Simply put, some defense attorneys want carte blanche to destroy the truth in a court of law, and we're not going to sit for it.

--------------------------------

O'Reilly believes that because those two lawyers "knew" that Westerfield was guilty, they are guilty of lying to the court and the jurors, in particular.

Usually I agree with O'Reilly. This is one time that I think he is kind of loopy. Everyone is entitled to counsel and the best defense possible. If an attorney fails to provide the best defense he is capable of, he is negligent in is responsiblity to his client.

What do you think? or do you?
 
A Desert Rose said:
Monday, September 30, 2002
By Bill O'Reilly

Back here, the defense lawyers of southern California have launched a ferocious counterattack after hundreds of Factor viewers and listeners filed complaints with the California bar against Steven Feldman and Robert Boyce, the lawyers who defended convicted child killer David Westerfield.

"Talking Points" remains steadfast. No American lawyer is allowed to knowingly lie in a court of law, period. The tortured logic of people defending Feldman and Boyce would be amusing if it weren't so sad.

Simply put, some defense attorneys want carte blanche to destroy the truth in a court of law, and we're not going to sit for it.

--------------------------------

O'Reilly believes that because those two lawyers "knew" that Westerfield was guilty, they are guilty of lying to the court and the jurors, in particular.

Usually I agree with O'Reilly. This is one time that I think he is kind of loopy. Everyone is entitled to counsel and the best defense possible. If an attorney fails to provide the best defense he is capable of, he is negligent in is responsiblity to his client.

What do you think? or do you?

~laughing~ I goofed up this thread really bad. Thats what happens when you hit submit with out reading it first.... sorry.
 
Last edited:
a defense lawyer has a duty to defend his client, regardless of what he or she may know.

bump...
 
brokenbrainwave said:
a defense lawyer has a duty to defend his client, regardless of what he or she may know.

bump...

*Nods*
 
I'm not as sharp on this ar normal (in the particulars, though I'm solid on the principle argument) so here goes.

O'Reilly isn't contending that they lied in general, but in specific ways which are prohibited explicitly by the California Bar Ass'n's Code of Ethics.

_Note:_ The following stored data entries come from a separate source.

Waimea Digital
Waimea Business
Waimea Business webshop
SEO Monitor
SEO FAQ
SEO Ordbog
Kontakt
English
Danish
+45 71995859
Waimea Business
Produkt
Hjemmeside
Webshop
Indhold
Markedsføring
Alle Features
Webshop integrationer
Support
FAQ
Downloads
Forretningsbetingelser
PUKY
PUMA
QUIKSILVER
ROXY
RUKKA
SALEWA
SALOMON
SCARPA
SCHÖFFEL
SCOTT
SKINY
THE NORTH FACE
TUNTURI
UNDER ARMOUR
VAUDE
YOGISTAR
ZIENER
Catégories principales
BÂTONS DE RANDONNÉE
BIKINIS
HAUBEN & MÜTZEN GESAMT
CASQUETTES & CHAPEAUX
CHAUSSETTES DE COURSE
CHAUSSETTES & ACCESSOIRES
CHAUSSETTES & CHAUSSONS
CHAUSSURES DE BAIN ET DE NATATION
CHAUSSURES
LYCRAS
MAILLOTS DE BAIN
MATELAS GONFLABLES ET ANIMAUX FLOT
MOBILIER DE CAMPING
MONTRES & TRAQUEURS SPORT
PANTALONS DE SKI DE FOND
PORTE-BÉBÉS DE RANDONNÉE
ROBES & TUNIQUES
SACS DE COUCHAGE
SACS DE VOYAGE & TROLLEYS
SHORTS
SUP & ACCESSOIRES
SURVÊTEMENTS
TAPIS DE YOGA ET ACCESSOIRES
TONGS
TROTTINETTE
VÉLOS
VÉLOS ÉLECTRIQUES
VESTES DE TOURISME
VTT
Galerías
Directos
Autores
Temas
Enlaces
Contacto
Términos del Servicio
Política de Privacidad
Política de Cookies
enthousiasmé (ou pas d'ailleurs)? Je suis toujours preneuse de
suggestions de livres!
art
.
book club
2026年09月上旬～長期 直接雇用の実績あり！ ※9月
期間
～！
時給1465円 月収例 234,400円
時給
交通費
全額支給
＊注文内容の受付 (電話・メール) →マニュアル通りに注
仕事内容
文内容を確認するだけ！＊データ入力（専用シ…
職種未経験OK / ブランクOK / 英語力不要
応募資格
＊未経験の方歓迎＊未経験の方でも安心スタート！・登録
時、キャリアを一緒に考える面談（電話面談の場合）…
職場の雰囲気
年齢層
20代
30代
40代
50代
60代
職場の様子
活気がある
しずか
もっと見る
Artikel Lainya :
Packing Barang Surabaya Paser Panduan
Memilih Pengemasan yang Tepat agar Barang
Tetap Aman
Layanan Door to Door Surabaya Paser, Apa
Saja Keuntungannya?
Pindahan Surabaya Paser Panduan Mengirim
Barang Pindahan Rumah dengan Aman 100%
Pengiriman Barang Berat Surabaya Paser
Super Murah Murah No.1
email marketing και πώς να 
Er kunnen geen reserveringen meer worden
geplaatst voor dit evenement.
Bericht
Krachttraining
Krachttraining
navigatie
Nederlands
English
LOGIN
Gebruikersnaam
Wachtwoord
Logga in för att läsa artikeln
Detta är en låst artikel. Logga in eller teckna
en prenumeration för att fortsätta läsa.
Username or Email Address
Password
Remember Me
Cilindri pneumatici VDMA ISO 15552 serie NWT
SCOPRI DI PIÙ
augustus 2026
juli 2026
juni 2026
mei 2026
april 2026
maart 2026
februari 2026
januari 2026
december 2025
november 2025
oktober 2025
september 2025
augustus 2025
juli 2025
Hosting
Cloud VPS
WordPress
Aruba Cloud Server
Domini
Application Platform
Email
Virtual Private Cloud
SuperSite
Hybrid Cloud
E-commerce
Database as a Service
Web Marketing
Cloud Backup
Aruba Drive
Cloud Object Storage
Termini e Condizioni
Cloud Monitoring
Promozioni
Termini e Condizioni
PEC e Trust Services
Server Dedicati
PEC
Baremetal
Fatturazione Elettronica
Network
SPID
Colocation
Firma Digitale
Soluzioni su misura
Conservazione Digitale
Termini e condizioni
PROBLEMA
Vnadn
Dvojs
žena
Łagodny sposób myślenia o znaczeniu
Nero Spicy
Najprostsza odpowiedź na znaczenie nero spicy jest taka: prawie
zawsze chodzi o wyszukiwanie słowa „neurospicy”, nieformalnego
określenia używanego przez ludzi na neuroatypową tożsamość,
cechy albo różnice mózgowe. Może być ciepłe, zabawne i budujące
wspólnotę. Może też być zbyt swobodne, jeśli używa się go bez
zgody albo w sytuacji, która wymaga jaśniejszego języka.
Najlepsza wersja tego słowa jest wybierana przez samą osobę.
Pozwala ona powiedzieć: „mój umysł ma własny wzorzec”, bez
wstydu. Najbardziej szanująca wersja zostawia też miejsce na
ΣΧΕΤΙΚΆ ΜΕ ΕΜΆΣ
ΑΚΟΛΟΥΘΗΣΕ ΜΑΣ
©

The violation that O'Reilly alleges to the Ass'n is that they lawyers intentionally attempted to mislead the jury with a fabrication. That attempt is explicitly in violation of the Ass'n's Code and could be grounds for the lawyers to be disbarred. The lawyers said that the girl's swinging parents may well have let someone into the house who then killed their daughter. They knew that to be false since they already knew before the trial that their client did it and knew where she was buried. Since they knew he was guilty, their weaving of the other (IMO, slanderous) scenario was a fabrication intended to mislead the jury and violates the Code.

That the lawyers knew he was guilty isn't part of the Priviledge, since they were willing to try to strike a deal with the DAs Office wherein Westerfield would take them to where he buried the body in exchange for leniency. That let the cat out of the Priviledge bag as far as O'Reilly's allegation goes.

It looks to me that the lawyers violated the Code of Ethics which governs their courtroom behavior.
 
Siren said:
what the attorneys did or didnt know concerning Westerfields guilt is protected by Attorney Client Confidentiality.

The rest is just speculation.

*edited rest of rant, cuz lets face it........you all just want to bash lawyers ..........see postings above.


NO I do not want to bash lawyers. I think, as I stated already, that O'Reilly is wrong on this topic.
 
Thank you

JazzMan for your input on this thread and for bringing it back to the front page.
 
Thank you Siren

You will never see me bashing lawyers. If I had it to do again with my life, I would be one myself.

Thank you for your enlightening post. It brings things into a prespective that I could never do.